**Required actions:**
**1)** In the patch email below, which command is said to print only the hostname, without the domain?
**2)** Transcribe the patch email below word for word, starting at "Re: [PATCH v2]" and ending at "is very annoying.".

**Page excerpt:**
== Segment start ==
Re: [PATCH v2] kbuild: use hostname -s along uname to obtain LINUX_COMPILE_HOST
From: Nathan Chancellor
Date: Fri Apr 01 2022 - 13:21:14 EST
Hi Francesco,
On Fri, Apr 01, 2022 at 05:17:06PM +0200, FraSharp wrote:
> * On some systems (e.g. macOS, Debian, Fedora), using commands like 'uname -n' or
> 'hostname' will print something similar to "hostname.domain"
> ("Francescos-Air.fritz.box" for example), which is very annoying.
> What works instead is 'hostname -s', which will only write hostname
> without the domain ("Francescos-Air" for example),
> but also keep 'uname -n', as some systems as Arch Linux does not have
> 'hostname' as command.
>
> * This commit is complementary to
> 1e66d50ad3a1dbf0169b14d502be59a4b1213149
> ("kbuild: Use uname for LINUX_COMPILE_HOST detection")
>
> Signed-off-by: Francesco Duca <s23265@xxxxxxxx>
> ---
> scripts/mkcompile_h | 2 +-
> 1 file changed, 1 insertion(+), 1 deletion(-)
== Segment end ==
**Provided data:**
== Segment start ==
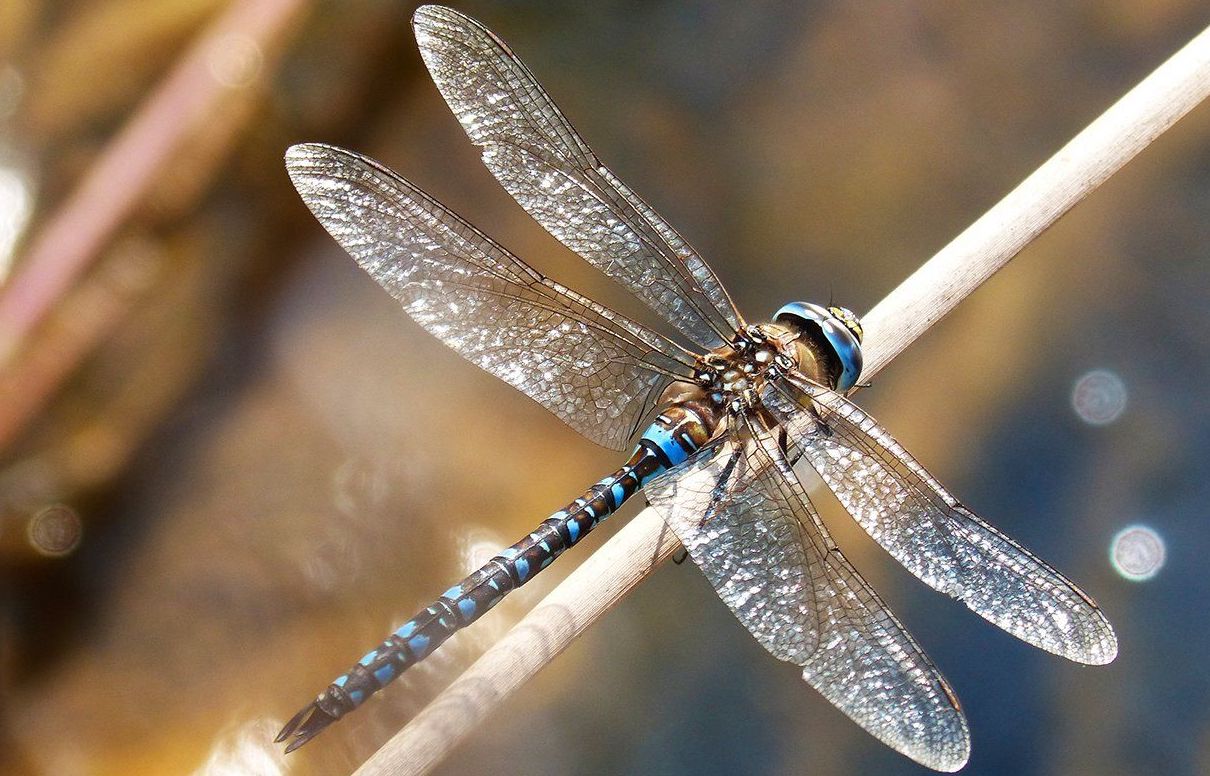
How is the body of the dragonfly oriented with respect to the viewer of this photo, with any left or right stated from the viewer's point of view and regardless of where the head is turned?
facing away from the viewer and to the right of the viewer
== Segment end ==
**Solutions for each task:**
**1)** 'hostname -s'

**2)**
Re: [PATCH v2] kbuild: use hostname -s along uname to obtain LINUX_COMPILE_HOST
From: Nathan Chancellor
Date: Fri Apr 01 2022 - 13:21:14 EST
Hi Francesco,
On Fri, Apr 01, 2022 at 05:17:06PM +0200, FraSharp wrote:
> * On some systems (e.g. macOS, Debian, Fedora), using commands like 'uname -n' or
> 'hostname' will print something similar to "hostname.domain"
> ("Francescos-Air.fritz.box" for example), which is very annoying.